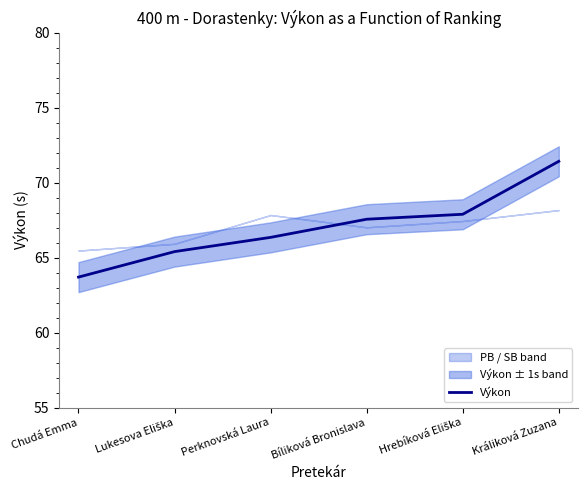

What is the sum of all values?

402.3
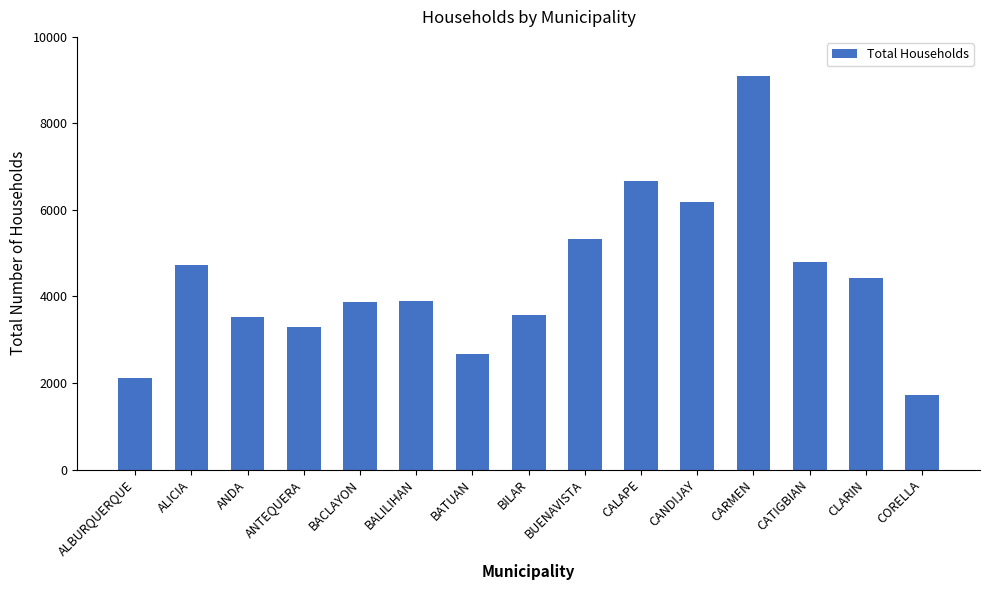

What is the value of the 1st bar from the left?

2127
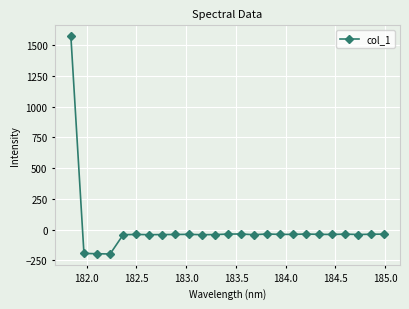

What is the value of the 7th point from the left?

-40.4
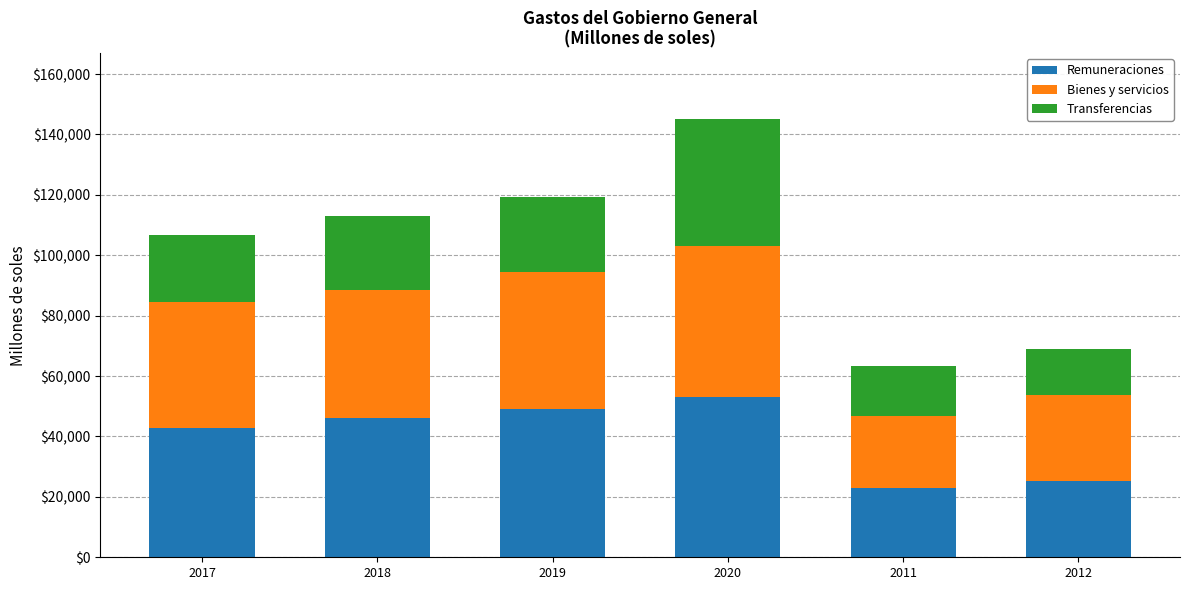

At which category is the sum across all series the highest?

2020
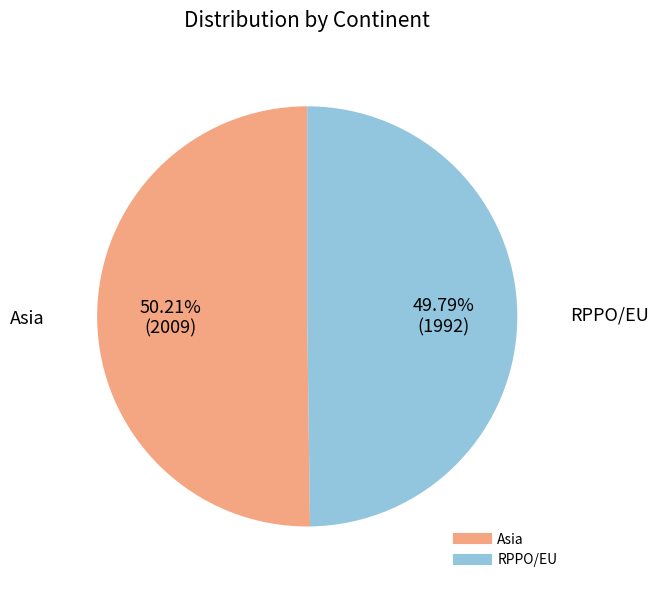

Does any single category account for the majority?

Yes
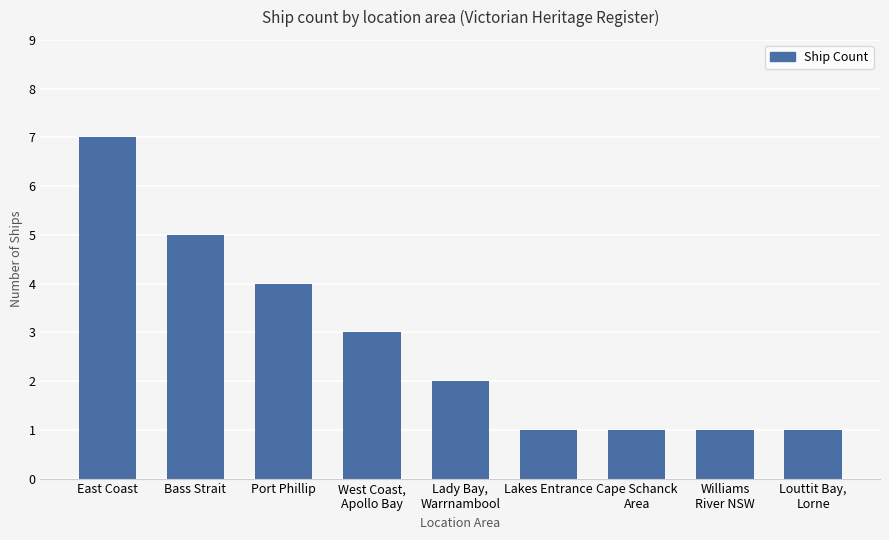

Reading left to right, list all the values displayed in this chart.

7	5	4	3	2	1	1	1	1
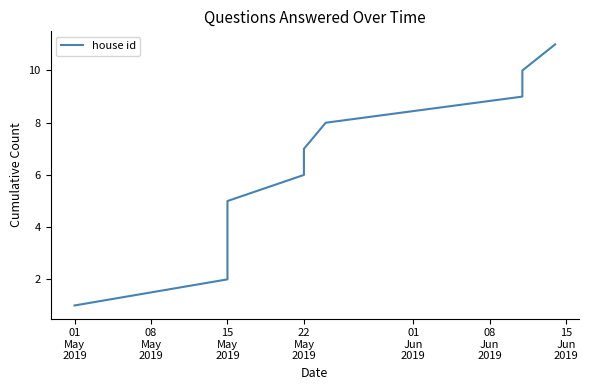

Count the number of categories in the chart.

10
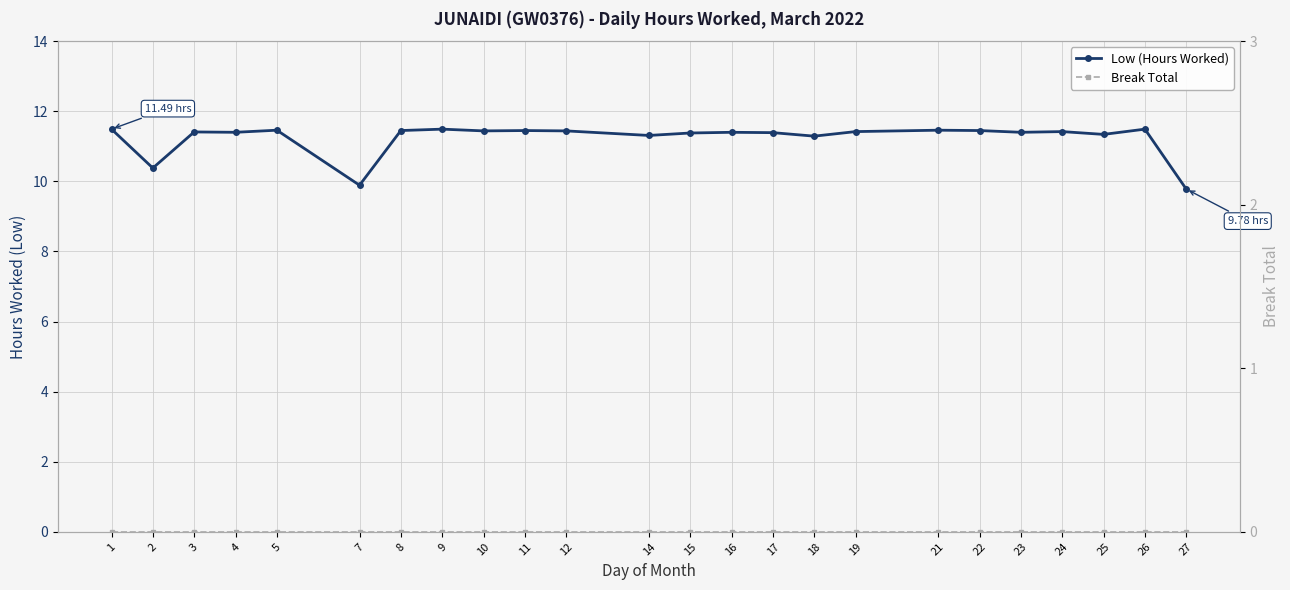

True or false: Break Total has a value of 0.0 at 27.

True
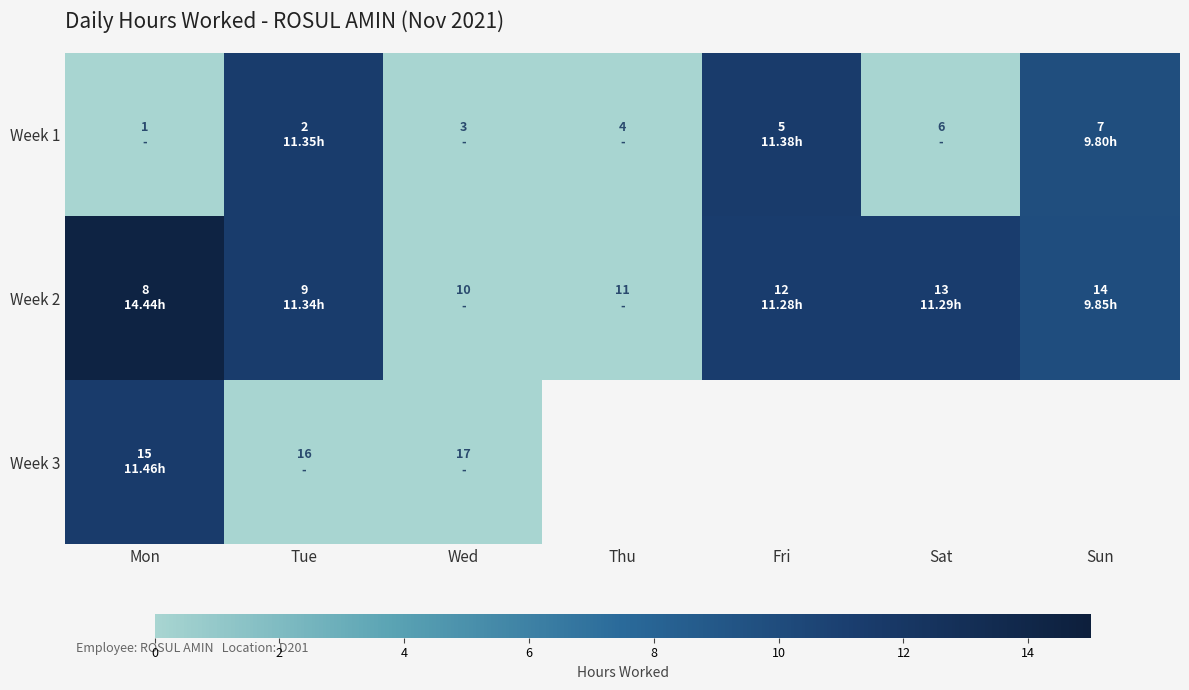

Rank the categories by Week 3 value from lowest to highest.

Tue, Wed, Thu, Fri, Sat, Sun, Mon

| Task to carry out |
Reproduce the stretch from the line containing "Does any single" through the end of the rows, substituting "groups" for "categories" and leaving everything else unchanged. Leave the pictures out of your answer.

| Task result |
Does any single category account for the majority?

Yes

Reading left to right, list all the values displayed in this chart.

7	5	4	3	2	1	1	1	1

Count the number of groups in the chart.

10

True or false: Break Total has a value of 0.0 at 27.

True

Rank the groups by Week 3 value from lowest to highest.

Tue, Wed, Thu, Fri, Sat, Sun, Mon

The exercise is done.